**Activity list**
1 - Do these statements agree with the Apache Spark passage? For each, answer yes or no and quote the words from the passage that decide it: (a) Spark was originally developed at the University of California, Berkeley's AMPLab; (b) as of Spark 2.x, the RDD API is deprecated; (c) in Spark's DAG, edges represent RDDs.
2 - Echo the Apache Spark passage word for word between "Spark and its" and "on the RDDs.", inclusive.

**Passage shown**
----
Apache Spark  is an open-source unified analytics engine for large-scale data processing. Spark provides an interface for programming clusters with implicit data parallelism and fault tolerance. Originally developed at the University of California, Berkeley's AMPLab, the Spark codebase was later donated to the Apache Software Foundation, which has maintained it since.

Overview
Apache Spark has its architectural foundation in the resilient distributed dataset (RDD), a read-only multiset of data items distributed over a cluster of machines, that is maintained in a fault-tolerant way. The Dataframe API was released as an abstraction on top of the RDD, followed by the Dataset API. In Spark 1.x, the RDD was the primary application programming interface (API), but as of Spark 2.x use of the Dataset API is encouraged even though the RDD API is not deprecated. The RDD technology still underlies the Dataset API.

Spark and its RDDs were developed in 2012 in response to limitations in the MapReduce cluster computing paradigm, which forces a particular linear dataflow structure on distributed programs: MapReduce programs read input data from disk, map a function across the data, reduce the results of the map, and store reduction results on disk. Spark's RDDs function as a working set for distributed programs that offers a (deliberately) restricted form of distributed shared memory.

Inside Apache Spark the workflow is managed as a directed acyclic graph (DAG). Nodes represent RDDs while edges represent the operations on the RDDs.
----
**Dataset items**
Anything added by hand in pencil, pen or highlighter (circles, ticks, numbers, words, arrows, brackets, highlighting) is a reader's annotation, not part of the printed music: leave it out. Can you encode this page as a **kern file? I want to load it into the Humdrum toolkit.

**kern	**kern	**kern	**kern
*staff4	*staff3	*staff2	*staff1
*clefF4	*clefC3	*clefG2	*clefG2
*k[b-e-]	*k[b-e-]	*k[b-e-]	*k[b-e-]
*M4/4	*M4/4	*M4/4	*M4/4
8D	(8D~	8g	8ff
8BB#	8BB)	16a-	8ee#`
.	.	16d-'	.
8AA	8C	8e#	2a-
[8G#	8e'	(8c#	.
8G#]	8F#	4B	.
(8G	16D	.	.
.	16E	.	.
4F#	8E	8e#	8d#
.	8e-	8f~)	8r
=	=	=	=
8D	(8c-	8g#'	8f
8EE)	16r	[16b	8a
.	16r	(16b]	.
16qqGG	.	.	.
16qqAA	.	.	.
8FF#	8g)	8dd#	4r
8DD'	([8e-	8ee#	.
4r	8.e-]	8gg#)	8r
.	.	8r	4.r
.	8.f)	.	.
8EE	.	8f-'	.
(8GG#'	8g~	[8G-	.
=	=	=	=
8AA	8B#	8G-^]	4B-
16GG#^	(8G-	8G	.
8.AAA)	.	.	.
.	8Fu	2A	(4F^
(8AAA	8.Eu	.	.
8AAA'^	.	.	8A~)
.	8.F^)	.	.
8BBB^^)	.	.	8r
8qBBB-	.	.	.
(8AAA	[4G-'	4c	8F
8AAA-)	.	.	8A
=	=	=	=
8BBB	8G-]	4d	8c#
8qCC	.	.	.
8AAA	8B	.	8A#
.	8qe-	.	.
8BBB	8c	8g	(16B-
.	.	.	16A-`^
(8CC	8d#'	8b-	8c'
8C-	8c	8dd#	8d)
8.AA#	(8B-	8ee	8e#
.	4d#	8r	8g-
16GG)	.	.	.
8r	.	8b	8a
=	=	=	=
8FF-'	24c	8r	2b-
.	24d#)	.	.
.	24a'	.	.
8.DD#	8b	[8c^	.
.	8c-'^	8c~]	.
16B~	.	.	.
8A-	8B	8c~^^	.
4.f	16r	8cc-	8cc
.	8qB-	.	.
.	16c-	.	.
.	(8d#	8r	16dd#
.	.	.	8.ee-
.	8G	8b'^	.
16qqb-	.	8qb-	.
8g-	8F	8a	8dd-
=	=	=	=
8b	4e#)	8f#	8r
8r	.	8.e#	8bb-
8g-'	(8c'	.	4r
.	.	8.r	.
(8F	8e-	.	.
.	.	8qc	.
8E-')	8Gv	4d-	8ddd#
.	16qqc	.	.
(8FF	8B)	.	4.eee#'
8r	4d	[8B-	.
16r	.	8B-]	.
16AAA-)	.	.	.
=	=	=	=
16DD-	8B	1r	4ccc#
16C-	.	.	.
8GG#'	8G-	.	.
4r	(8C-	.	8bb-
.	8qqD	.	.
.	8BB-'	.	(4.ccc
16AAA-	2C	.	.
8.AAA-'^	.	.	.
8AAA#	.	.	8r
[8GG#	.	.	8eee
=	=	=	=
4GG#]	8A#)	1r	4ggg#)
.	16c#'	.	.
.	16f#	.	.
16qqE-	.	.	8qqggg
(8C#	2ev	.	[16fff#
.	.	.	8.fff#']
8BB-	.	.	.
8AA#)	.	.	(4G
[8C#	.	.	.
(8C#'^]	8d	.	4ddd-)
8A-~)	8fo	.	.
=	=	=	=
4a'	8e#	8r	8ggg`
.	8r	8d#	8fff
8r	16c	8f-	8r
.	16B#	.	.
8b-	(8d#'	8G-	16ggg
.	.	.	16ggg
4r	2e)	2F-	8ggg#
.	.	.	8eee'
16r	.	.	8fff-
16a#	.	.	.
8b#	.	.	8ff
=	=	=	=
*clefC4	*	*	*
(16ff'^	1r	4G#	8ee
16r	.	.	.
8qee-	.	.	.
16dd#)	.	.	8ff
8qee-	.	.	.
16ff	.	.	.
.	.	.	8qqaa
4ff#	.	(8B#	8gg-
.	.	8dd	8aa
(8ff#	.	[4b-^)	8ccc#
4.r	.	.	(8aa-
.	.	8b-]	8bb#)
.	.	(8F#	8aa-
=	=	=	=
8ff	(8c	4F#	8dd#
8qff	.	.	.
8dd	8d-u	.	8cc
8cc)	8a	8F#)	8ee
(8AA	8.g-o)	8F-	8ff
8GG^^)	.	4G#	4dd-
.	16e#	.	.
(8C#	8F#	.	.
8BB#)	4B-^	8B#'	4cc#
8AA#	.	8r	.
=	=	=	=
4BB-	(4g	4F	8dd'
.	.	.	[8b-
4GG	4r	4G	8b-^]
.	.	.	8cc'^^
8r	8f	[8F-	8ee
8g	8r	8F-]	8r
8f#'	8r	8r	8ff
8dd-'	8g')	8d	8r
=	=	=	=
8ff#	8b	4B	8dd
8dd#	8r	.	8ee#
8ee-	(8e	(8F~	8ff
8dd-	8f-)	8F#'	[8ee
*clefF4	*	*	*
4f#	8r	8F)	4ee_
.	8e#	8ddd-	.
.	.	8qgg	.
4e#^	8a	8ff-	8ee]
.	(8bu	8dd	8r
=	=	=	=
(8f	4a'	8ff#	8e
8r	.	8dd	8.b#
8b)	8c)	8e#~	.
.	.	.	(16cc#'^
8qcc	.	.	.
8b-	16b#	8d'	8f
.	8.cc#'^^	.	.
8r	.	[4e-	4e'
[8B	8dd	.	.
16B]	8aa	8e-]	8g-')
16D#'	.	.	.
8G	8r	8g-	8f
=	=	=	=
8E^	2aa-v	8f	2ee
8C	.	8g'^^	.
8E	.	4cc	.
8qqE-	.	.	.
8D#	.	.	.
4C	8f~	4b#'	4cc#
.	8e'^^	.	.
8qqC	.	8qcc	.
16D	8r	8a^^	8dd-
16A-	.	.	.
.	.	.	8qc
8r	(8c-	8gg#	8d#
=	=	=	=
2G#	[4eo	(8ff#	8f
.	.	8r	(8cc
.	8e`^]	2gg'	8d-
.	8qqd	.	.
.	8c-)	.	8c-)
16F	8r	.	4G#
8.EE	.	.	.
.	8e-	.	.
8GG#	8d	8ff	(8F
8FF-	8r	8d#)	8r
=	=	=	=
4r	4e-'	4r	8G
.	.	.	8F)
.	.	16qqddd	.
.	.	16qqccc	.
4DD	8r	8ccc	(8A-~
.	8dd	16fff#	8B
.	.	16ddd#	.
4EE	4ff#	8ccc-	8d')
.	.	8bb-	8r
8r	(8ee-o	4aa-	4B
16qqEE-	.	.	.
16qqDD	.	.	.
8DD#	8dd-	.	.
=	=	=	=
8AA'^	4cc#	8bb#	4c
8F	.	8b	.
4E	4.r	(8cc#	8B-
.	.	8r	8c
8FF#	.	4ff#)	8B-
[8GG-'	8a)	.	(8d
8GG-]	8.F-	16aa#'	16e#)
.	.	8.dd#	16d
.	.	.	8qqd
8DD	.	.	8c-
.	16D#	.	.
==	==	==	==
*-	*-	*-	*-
----
**Expected outputs**
1 -
(a) Yes: "Originally developed at the University of California, Berkeley's AMPLab"
(b) No: "even though the RDD API is not deprecated"
(c) No: "Nodes represent RDDs while edges represent the operations on the RDDs."

2 -
Spark and its RDDs were developed in 2012 in response to limitations in the MapReduce cluster computing paradigm, which forces a particular linear dataflow structure on distributed programs: MapReduce programs read input data from disk, map a function across the data, reduce the results of the map, and store reduction results on disk. Spark's RDDs function as a working set for distributed programs that offers a (deliberately) restricted form of distributed shared memory.

Inside Apache Spark the workflow is managed as a directed acyclic graph (DAG). Nodes represent RDDs while edges represent the operations on the RDDs.